WHAT NEEDS TO BE DONE »
Copy word for word the lines of the records from the very first line down to and including the line that holds "sur toute la saison. C’est".

RECORD SET »
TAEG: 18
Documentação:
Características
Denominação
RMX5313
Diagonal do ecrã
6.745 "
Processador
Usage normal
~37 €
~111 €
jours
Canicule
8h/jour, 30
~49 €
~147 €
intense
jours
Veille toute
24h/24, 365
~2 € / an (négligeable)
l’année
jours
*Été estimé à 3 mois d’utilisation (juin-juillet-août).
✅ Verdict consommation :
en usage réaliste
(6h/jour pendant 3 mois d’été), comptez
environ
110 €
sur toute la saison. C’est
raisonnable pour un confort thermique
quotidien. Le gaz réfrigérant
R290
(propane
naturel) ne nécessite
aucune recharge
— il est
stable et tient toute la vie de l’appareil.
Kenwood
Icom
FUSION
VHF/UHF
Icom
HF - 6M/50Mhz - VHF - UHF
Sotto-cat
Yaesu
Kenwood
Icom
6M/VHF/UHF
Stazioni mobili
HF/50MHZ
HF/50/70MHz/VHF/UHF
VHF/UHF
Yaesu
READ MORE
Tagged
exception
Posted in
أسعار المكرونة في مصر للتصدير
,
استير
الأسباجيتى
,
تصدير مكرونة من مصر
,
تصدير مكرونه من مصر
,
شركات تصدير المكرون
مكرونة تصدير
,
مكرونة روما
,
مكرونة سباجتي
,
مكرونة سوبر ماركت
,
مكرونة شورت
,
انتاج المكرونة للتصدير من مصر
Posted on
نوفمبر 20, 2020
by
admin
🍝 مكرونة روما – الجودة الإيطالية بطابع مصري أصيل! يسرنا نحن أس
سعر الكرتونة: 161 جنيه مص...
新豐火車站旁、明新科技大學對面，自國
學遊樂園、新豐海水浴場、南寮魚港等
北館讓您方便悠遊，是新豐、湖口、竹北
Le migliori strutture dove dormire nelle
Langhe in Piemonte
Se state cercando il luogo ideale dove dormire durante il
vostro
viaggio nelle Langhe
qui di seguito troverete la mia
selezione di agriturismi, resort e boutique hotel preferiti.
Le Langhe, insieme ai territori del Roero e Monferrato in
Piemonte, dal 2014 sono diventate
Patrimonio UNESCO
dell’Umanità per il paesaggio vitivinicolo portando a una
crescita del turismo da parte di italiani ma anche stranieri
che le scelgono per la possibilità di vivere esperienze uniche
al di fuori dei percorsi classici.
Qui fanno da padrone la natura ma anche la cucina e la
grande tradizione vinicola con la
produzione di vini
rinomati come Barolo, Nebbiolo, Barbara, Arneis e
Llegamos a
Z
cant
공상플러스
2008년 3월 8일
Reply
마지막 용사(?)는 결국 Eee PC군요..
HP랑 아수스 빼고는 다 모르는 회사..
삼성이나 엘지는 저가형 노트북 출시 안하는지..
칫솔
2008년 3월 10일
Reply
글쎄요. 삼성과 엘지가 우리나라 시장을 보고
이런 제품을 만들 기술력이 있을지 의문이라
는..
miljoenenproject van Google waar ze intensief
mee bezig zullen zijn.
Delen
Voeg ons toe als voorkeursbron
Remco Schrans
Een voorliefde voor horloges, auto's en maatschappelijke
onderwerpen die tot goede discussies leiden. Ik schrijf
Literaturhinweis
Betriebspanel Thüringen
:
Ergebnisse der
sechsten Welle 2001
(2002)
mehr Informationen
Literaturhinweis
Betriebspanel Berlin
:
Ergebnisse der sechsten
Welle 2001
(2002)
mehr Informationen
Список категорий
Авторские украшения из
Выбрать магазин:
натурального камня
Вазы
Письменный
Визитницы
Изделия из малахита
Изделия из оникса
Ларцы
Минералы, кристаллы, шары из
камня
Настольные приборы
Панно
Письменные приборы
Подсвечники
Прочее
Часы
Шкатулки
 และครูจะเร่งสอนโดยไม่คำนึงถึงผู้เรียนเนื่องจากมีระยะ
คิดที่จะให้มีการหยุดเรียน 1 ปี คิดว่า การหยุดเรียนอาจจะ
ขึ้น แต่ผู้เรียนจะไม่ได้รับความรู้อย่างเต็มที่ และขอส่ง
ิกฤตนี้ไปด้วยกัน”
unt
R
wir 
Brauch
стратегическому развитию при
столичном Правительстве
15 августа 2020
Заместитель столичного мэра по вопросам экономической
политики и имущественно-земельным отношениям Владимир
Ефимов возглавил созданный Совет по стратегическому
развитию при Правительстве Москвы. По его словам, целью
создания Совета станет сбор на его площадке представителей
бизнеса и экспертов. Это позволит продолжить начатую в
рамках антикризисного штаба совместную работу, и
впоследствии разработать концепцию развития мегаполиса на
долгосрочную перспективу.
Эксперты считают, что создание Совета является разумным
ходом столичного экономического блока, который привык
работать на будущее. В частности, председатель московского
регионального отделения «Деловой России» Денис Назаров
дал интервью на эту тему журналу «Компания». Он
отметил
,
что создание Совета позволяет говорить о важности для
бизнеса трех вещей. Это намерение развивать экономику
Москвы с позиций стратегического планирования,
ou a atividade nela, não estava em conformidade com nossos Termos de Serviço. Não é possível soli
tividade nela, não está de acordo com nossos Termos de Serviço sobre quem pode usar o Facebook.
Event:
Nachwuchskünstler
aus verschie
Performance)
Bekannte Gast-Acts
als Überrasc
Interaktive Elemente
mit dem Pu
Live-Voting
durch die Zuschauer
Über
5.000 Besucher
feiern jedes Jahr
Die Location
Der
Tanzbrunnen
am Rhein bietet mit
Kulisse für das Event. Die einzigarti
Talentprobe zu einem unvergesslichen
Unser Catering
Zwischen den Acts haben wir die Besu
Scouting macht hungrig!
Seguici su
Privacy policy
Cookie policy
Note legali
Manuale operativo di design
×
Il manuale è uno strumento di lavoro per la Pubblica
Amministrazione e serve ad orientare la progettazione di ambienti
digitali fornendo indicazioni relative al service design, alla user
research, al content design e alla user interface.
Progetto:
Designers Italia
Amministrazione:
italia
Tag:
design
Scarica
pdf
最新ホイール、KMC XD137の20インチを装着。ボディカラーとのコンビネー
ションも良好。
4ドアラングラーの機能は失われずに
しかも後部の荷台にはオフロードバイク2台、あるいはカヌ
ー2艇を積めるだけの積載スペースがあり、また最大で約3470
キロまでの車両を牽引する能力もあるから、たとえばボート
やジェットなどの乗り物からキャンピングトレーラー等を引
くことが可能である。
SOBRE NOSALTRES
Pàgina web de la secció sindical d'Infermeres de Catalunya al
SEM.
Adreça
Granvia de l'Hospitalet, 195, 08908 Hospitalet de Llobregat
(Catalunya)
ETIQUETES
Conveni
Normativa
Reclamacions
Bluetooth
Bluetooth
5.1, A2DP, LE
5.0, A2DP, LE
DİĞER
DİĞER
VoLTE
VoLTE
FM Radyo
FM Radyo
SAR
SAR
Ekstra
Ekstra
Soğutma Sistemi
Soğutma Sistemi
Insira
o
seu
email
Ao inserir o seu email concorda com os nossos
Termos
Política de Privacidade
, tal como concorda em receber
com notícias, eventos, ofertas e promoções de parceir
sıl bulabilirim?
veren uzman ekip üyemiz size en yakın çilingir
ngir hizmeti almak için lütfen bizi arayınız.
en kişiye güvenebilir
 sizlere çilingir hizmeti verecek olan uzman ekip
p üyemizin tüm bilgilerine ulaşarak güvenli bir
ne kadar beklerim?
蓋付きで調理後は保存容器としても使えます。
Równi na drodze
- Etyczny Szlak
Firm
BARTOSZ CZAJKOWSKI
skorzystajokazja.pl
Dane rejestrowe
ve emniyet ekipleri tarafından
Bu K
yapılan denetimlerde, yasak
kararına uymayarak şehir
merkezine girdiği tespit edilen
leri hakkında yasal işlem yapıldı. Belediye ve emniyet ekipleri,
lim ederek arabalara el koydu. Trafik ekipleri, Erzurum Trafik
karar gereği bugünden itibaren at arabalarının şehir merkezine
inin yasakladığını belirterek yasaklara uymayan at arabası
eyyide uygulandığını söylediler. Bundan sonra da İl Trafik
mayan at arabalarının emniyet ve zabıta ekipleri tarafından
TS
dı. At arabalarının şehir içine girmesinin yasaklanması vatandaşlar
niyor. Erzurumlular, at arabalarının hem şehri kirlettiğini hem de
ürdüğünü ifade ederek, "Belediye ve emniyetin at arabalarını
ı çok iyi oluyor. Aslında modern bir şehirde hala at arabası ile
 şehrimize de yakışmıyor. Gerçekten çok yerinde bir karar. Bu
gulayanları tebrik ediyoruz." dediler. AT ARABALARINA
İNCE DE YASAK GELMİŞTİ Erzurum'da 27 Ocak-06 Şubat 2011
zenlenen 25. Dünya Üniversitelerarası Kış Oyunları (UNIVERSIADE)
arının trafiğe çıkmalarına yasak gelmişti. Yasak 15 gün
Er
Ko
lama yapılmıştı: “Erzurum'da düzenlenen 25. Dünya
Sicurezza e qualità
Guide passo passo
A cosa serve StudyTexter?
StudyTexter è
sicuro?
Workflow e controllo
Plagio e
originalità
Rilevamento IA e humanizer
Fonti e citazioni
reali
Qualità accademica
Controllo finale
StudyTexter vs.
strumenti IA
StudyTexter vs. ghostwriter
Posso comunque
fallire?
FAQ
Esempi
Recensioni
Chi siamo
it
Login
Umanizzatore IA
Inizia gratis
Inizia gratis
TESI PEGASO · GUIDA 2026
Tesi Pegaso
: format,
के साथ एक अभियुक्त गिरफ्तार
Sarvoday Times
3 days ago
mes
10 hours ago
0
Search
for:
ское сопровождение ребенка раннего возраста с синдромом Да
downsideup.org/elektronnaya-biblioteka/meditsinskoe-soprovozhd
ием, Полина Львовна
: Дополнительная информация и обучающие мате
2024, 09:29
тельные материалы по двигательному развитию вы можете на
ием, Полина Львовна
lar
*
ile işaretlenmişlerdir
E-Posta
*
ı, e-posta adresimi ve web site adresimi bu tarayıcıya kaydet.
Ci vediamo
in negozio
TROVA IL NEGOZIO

REPLY TO THE TASK »
TAEG: 18
Documentação:
Características
Denominação
RMX5313
Diagonal do ecrã
6.745 "
Processador
Usage normal
~37 €
~111 €
jours
Canicule
8h/jour, 30
~49 €
~147 €
intense
jours
Veille toute
24h/24, 365
~2 € / an (négligeable)
l’année
jours
*Été estimé à 3 mois d’utilisation (juin-juillet-août).
✅ Verdict consommation :
en usage réaliste
(6h/jour pendant 3 mois d’été), comptez
environ
110 €
sur toute la saison. C’est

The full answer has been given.